Last edited: Oct 12, 2008
2. Oct 12, 2008

### HallsofIvy

Staff Emeritus
Re: how to find a mathematical formula for these points??

You have both "b(0,0)" and "b(0)". Is b a function of one variable or two?

Are you just trying to find a function that fits the points (and if so which points: (0,0,0) or (0,0)?) or do you have some other reason to believe that 2^n comes into the equataion?

3. Oct 12, 2008

### transgalactic

Re: how to find a mathematical formula for these points??
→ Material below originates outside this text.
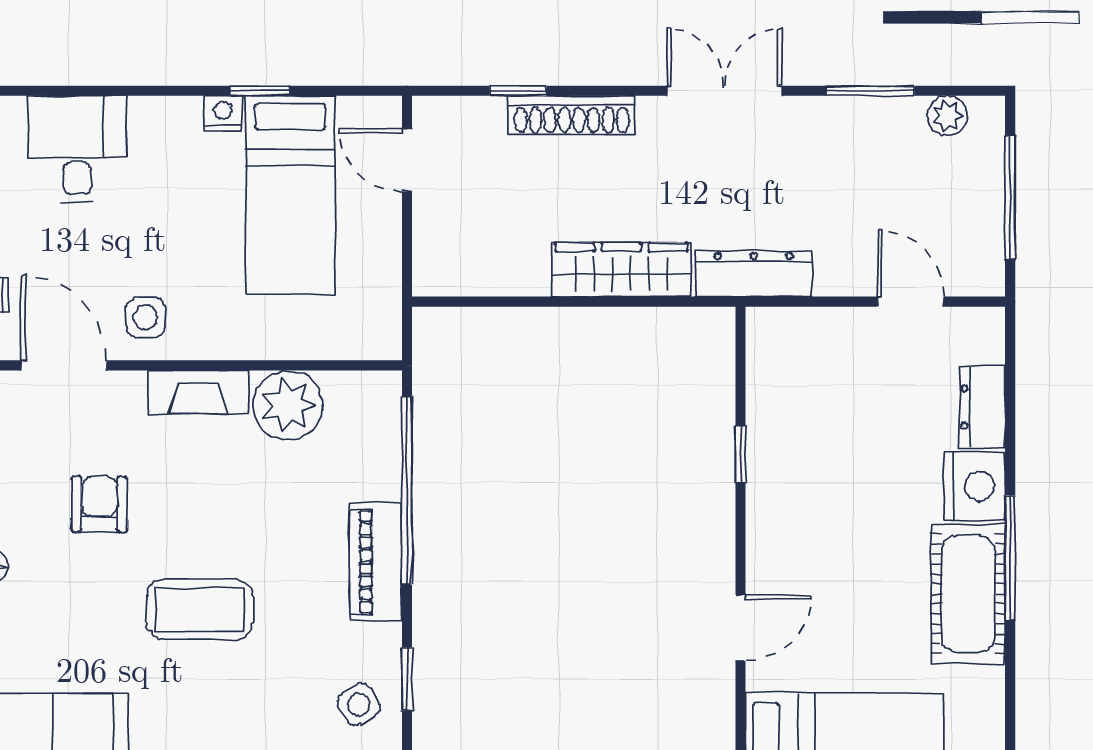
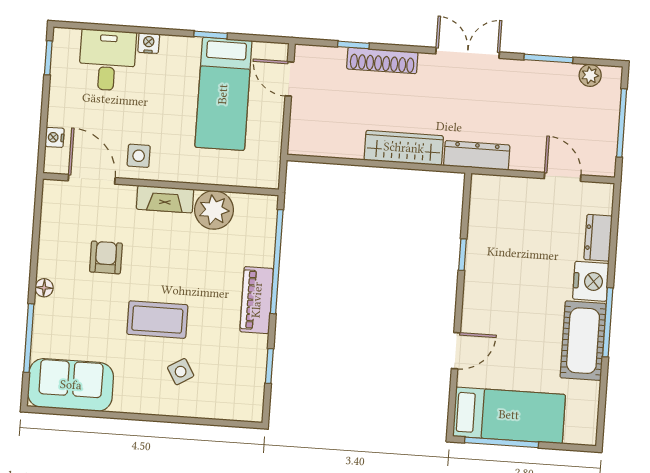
nightstand: (223, 113) -> (149, 43), moved
side table: (359, 705) -> (181, 372), moved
every point ends with zero

b(0,0)=b(0)
b(1,0)=b(1)

the reason i put 2^n into the equation is

b(0)=1 b(0)=1
b(1)=2+1=3 b(1)=2+b(0)
b(2)=4+1+3=8 b(2)=4+b(0)+b(1)

so each ne member is the sum of the previous members and 2^n

unfortunately i dont know how build a standard formula from that series expression

b(n,c)=c+(n-2)*2^(n-1)

???

4. Oct 12, 2008

### HallsofIvy

Staff Emeritus
Re: how to find a mathematical formula for these points??

So this is NOT a problem of finding a formula that will give those points (there are an infinite number of formulas to fit any finite number of points) but of finding a "closed" formula for that iteration:
bn= 2n+ b0+ b1+ ...+ bn-1 with b0= 1.

5. Oct 12, 2008

### transgalactic

Re: how to find a mathematical formula for these points??

how do i find a "closed" formula for that iteration:
bn= 2n+ b0+ b1+ ...+ bn-1 with b0= 1.

so ill get

b(n)=(n-2)*2^(n-1)

??

Last edited: Oct 12, 2008
6. Oct 12, 2008

### transgalactic

Re: how to find a mathematical formula for these points??

i simplified it into
b(n)=2^(n-1) +2*b(n-1) b0=1

what to do now